The World Happiness Report is survey of global happiness. It contains articles, and rankings of happiness based on participants' ratings of their own lives. 
Happiness is based on a survey in which nationally representative samples of participants are asked to think of a ladder, with the best possible life for them being a 10, and the worst possible life being a 0. They are then asked to rate their own current lives on that 0 to 10 scale. The report correlates the results with various life factors.

In this tutorial, we will try to answer some questions by creating visualizations of the data:
- Which countries and regions of the world are happiest?
- What factors contribute to a country's/region's happiness ranking?
- How did happiness change from 2016 to 2019?

<b>We will work through a few different visualizations (listed below). You can follow these links to jump directly to a particular section/visualization.</b>
* [Variables](#1)

▸ **Records provided**:
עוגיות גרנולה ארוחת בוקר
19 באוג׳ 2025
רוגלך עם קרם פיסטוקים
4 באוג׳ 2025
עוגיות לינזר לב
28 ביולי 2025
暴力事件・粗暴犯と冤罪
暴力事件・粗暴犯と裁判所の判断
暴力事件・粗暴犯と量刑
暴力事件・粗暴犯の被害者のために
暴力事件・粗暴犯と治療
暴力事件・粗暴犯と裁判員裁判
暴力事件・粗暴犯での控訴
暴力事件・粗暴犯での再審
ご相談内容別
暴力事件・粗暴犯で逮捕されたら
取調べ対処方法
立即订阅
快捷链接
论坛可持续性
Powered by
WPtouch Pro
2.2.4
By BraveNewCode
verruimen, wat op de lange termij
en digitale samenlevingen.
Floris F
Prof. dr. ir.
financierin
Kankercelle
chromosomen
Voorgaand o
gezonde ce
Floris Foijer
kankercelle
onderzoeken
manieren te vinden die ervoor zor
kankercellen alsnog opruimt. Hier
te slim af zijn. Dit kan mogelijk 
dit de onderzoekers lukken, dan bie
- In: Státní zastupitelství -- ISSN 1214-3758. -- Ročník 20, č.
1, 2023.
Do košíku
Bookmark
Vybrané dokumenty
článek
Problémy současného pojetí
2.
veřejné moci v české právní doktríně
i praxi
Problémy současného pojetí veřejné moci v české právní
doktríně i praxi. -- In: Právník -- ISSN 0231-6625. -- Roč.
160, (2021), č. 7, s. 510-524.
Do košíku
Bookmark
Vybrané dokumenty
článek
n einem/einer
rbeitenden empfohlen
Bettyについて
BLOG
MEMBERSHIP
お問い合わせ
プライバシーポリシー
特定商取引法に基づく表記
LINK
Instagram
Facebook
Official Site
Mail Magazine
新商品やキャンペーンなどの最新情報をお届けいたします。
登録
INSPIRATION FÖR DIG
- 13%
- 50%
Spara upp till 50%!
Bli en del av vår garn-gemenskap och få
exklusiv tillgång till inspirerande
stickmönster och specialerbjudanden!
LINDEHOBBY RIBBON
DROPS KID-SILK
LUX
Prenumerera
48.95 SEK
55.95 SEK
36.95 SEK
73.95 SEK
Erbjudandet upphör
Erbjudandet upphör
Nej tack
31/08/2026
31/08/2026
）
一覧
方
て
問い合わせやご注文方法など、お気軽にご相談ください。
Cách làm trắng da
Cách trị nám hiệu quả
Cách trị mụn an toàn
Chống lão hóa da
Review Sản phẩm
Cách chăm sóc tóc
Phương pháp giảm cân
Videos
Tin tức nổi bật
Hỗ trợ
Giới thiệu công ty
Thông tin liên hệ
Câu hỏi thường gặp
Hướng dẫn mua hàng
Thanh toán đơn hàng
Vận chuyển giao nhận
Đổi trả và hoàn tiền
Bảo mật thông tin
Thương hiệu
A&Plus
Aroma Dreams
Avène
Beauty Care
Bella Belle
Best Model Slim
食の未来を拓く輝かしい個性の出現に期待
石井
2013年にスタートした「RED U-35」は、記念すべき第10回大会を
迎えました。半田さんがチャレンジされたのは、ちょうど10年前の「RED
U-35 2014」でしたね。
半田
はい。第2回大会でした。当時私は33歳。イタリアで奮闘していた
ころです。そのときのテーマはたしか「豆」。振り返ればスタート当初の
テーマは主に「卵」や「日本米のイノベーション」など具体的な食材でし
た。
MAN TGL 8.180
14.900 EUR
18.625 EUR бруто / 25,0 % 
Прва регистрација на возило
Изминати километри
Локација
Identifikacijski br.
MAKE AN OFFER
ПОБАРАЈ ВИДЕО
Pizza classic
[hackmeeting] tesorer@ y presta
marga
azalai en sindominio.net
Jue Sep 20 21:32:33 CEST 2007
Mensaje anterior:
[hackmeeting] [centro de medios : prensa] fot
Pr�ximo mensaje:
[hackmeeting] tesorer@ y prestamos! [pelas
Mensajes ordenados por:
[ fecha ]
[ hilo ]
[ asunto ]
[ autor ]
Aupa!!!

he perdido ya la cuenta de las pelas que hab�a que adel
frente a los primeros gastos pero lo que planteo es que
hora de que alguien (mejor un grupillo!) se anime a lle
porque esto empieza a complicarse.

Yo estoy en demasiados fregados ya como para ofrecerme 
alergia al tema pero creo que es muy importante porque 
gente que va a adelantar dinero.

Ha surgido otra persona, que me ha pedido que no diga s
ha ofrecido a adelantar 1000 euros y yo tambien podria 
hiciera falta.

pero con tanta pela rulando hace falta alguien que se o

▸ **Task item**:
Quote the passage of the happiness tutorial that begins at the words "Happiness is based" and stops after the words "world are happiest?", word for word.

▸ **Response to the task**:
Happiness is based on a survey in which nationally representative samples of participants are asked to think of a ladder, with the best possible life for them being a 10, and the worst possible life being a 0. They are then asked to rate their own current lives on that 0 to 10 scale. The report correlates the results with various life factors.

In this tutorial, we will try to answer some questions by creating visualizations of the data:
- Which countries and regions of the world are happiest?